I’m noticing something strange, I have a site where this SSL is DISABLED, however, Cloudflare is redirecting to HTTPS.

For testing, I created a dns entry with a random IP at the end, and even then, it pointed to HTTPS, confirming that it is something in Cloudflare.

The domain is:
palomacetko10.xyz

Test #1 (Where I pointed to a random IP):
teste1.palomacetko10.xyz

Test #1 (Where I configured it to not go through Cloudflare’s dns):
teste2.palomacetko10.xyz

Comments:

  • I noticed that the problem only occurs in Google Chrome (I don’t know why), in other browsers this redirection does not occur
  • Tested in different cities, with different ISP, same problem
  • Within Cloudflare, HSTS is not active

Hello

I also noticed that, in Chrome, I get a different response from other browsers.

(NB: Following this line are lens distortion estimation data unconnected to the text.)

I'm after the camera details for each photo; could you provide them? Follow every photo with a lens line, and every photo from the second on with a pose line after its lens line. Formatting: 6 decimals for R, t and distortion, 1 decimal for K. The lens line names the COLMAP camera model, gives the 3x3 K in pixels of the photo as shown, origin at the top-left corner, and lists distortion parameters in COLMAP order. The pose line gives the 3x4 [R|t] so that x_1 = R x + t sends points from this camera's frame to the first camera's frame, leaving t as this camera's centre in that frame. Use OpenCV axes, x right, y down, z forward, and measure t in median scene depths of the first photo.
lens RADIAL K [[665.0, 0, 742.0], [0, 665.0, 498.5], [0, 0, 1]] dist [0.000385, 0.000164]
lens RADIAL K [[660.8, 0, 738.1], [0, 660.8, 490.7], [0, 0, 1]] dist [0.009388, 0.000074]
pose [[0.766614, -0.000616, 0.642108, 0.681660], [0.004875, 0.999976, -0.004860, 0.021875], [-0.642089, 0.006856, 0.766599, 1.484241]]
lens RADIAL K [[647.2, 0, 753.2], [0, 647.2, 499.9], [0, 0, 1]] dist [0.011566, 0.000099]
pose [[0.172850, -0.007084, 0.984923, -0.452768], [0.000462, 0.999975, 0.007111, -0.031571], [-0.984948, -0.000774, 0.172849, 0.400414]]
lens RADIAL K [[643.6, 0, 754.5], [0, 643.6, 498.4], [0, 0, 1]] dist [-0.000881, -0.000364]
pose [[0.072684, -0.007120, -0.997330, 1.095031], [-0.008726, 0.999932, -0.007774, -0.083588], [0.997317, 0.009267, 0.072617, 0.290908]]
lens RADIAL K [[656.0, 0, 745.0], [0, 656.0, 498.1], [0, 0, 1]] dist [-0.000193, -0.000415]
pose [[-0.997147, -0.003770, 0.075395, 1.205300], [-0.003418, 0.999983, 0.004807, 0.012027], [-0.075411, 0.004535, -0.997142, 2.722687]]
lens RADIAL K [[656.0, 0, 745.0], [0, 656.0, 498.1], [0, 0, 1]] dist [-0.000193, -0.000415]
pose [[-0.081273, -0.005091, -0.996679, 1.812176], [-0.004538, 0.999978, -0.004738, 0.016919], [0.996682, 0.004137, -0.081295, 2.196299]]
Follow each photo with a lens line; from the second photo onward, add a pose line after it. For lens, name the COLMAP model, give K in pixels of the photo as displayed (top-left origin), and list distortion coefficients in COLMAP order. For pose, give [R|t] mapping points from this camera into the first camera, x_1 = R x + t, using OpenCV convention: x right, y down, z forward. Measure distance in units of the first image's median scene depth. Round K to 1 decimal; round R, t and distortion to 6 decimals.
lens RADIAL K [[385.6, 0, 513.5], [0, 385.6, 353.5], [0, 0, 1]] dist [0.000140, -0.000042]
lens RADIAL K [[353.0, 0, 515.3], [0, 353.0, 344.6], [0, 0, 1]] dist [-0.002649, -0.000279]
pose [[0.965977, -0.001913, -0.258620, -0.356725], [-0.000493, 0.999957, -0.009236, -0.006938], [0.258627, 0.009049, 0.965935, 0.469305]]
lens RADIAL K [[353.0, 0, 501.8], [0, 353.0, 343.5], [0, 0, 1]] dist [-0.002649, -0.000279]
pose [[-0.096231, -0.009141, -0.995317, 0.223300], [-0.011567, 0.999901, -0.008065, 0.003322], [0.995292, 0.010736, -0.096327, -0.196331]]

Cross-Origin-Resource-Policy: Cross-Origin
Location: /www.palomacetko10.xyz/index.php
Non-Authoritative-Reason: DNS

Or rather the Chrome browser due to the “HTTPS-only” option being “forced” and/or enabled “by default”, recently :thinking:

May I ask have you tried using a different Web browser, or tried clearing your Web browser cache?
How about using a Private window (Incognito mode) or a VPN connection if possible?
Is it the same behaviour on your mobile phone (4G LTE, mobile data, cellular)?

It opens on HTTP for me, Cloudflare proxied.

It opens on HTTP for me, not proxied.

I got the Connection timeout 522 error.

May I ask if you are using Page Rules to achieve this, or? :thinking:

The “Always Use HTTPS” and the “Automatic HTTP Rewrites” options both are disabled at CF dashboard? :thinking:

Hello

There is nothing connected to active SSL, I even removed the certificate that Cloudflare had generated (via API, I deleted the certificate), now, when I access the site, I am redirected to Https with:
ERR_SSL_VERSION_OR_CIPHER_MISMATCH

I don’t understand how it can be redirected to HTTPs without having an active SSL.

I have already cleared the browser cache, dns cache, tested another dns server, updated my Chrome, however, the problem continues exclusively in Chrome.

The only thing different is the response when having access without ssl:
Non-Authoritative-Reason: DNS

It looks to be now the SSL is disabled.

Hello people

I found out how to solve.
What I’ve identified is that when there is a generated certificate, chrome identifies and redirects it, even if no redirect is configured.

To solve, I made a PATCH to:
/client/v4/zones/XXXXXXXXX/ssl/universal/settings

With Payload:
{
“enabled”: false
}

A few minutes later the certificates (Main and Backup) are deleted, and after about 10~15 min the site automatically stops redirecting.

This topic was automatically closed 3 days after the last reply. New replies are no longer allowed.